- _WHAT YOU NEED TO DO_: Determine how many lines of the entries contain "expresión". Reply with that number alone.

____ SOURCE DATA

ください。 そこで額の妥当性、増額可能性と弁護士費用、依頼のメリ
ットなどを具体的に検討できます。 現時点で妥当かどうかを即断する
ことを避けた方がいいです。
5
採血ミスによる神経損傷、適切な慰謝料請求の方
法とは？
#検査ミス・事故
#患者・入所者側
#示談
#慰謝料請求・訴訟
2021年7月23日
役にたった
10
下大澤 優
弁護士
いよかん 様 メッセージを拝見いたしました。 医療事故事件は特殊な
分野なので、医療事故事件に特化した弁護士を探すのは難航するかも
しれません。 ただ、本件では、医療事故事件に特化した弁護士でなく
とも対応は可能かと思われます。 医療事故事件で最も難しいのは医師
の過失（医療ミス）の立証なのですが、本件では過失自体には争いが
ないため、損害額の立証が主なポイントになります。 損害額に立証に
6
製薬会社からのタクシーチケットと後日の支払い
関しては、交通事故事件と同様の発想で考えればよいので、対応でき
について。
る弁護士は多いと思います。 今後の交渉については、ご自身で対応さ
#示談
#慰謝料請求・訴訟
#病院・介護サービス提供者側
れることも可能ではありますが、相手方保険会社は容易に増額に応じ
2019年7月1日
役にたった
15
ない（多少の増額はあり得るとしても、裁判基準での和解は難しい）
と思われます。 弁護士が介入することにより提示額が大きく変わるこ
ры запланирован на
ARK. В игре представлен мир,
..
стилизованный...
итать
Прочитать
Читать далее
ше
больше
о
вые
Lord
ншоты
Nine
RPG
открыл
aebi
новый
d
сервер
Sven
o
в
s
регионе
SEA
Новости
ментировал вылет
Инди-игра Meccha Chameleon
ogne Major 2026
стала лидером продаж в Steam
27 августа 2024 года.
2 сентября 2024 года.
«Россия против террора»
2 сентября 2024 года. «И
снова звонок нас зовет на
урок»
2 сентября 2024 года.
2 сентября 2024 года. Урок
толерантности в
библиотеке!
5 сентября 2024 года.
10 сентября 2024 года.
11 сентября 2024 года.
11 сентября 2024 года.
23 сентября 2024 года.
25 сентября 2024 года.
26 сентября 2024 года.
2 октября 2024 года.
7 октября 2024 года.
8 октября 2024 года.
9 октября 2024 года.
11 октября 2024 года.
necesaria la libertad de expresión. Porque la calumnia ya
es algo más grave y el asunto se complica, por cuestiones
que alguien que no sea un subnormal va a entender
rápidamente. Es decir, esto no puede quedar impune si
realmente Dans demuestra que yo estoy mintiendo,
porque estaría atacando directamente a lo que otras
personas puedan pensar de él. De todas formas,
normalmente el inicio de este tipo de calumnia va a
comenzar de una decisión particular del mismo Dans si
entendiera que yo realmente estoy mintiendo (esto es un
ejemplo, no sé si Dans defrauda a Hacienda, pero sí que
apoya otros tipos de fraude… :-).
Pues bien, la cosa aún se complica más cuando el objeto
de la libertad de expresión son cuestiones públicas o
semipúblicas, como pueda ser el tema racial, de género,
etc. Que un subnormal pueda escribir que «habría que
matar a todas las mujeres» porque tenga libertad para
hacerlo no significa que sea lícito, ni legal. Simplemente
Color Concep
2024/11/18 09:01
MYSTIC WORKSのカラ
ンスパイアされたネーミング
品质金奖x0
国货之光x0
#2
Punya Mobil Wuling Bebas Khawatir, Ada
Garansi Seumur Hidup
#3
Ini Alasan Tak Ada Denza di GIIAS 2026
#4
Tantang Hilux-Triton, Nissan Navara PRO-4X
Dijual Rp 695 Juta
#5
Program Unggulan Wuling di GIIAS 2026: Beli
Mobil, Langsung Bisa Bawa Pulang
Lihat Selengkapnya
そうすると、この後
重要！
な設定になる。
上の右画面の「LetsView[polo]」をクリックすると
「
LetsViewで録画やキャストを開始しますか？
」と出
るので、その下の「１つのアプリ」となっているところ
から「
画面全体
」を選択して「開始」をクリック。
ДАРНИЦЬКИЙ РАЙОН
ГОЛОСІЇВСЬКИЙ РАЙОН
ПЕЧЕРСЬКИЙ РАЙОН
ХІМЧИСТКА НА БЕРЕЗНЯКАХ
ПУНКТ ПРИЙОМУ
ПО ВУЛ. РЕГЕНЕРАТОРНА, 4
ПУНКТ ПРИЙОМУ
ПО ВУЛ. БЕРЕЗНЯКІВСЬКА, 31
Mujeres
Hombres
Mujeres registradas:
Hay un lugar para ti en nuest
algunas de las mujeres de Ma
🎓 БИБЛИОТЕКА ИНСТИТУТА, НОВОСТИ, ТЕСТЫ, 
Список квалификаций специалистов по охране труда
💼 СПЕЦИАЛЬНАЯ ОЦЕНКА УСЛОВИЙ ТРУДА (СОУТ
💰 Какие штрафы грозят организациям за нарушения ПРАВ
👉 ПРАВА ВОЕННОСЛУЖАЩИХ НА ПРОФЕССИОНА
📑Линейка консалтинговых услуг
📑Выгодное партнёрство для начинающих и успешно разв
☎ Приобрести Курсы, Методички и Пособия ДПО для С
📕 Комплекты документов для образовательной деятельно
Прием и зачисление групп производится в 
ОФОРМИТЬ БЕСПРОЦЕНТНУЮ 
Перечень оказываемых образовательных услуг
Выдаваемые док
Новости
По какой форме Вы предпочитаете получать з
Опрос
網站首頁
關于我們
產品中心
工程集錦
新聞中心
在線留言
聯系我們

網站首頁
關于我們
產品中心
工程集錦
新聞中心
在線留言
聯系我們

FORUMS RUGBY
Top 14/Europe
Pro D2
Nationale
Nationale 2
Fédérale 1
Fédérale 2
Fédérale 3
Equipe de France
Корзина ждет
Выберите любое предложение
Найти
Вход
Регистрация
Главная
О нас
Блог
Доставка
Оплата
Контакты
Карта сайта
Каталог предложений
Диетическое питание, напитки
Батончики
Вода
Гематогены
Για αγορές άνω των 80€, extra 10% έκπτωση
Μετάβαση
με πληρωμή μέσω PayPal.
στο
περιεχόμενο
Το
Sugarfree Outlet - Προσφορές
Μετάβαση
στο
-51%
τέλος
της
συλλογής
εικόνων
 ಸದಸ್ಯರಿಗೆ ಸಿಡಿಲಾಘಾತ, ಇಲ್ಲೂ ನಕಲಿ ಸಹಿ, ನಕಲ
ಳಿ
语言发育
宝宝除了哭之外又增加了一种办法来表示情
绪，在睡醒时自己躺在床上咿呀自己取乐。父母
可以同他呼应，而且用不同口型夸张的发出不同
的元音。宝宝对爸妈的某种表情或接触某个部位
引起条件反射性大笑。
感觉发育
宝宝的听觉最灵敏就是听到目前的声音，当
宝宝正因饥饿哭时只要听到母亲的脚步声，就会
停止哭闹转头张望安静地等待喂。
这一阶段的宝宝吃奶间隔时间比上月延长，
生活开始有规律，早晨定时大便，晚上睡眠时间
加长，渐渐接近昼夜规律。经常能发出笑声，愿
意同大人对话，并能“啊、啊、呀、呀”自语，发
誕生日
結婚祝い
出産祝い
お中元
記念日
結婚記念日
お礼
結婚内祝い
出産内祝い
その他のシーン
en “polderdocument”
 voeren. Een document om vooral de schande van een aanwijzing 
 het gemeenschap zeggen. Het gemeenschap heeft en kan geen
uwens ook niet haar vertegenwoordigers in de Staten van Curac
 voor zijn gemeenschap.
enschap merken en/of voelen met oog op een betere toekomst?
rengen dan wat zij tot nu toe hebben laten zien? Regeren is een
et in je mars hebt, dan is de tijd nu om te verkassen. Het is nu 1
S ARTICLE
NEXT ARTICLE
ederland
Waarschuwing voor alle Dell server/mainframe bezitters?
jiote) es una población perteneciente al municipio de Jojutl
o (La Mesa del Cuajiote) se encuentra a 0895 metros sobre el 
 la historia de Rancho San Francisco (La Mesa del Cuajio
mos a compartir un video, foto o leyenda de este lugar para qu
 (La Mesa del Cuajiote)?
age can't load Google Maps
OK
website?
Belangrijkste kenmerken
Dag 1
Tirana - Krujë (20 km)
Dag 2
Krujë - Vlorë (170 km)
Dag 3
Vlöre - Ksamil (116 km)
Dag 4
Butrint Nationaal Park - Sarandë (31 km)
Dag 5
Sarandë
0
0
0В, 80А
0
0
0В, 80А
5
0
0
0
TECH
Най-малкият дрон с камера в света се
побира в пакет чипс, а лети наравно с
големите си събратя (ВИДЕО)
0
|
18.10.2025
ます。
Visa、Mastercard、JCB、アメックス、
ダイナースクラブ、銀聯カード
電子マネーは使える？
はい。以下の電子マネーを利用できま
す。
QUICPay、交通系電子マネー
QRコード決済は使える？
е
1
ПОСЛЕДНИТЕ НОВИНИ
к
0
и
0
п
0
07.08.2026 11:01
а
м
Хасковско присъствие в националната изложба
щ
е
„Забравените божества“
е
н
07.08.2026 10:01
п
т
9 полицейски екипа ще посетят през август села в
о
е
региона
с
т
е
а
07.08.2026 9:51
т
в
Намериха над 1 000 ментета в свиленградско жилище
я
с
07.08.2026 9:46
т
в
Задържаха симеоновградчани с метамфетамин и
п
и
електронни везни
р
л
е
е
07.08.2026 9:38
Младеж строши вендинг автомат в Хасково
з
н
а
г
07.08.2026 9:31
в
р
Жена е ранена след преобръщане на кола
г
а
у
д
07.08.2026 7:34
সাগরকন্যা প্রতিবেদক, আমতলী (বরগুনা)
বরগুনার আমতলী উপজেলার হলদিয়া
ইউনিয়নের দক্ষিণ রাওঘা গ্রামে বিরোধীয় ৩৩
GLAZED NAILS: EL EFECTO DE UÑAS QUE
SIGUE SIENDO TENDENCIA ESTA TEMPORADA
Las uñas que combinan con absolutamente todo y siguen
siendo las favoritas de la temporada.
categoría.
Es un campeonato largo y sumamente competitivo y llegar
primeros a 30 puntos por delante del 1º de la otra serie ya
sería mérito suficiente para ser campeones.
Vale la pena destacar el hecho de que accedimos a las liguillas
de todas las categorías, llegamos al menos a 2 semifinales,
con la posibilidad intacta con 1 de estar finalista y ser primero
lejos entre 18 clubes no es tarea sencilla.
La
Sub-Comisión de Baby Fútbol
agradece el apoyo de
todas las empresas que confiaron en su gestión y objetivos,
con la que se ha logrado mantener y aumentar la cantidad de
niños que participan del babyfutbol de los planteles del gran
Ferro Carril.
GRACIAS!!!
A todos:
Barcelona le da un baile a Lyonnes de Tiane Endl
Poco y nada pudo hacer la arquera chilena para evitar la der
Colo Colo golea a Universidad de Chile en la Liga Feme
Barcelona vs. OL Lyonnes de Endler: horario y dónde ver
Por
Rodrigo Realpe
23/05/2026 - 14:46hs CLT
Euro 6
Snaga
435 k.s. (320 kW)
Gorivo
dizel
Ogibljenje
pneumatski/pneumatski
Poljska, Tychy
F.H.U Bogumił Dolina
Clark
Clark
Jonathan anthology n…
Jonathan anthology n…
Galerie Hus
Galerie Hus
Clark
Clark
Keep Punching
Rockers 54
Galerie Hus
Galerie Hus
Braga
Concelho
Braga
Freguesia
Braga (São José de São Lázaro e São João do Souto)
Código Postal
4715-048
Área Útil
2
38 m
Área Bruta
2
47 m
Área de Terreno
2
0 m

________

- _TASK OUTPUT_: 2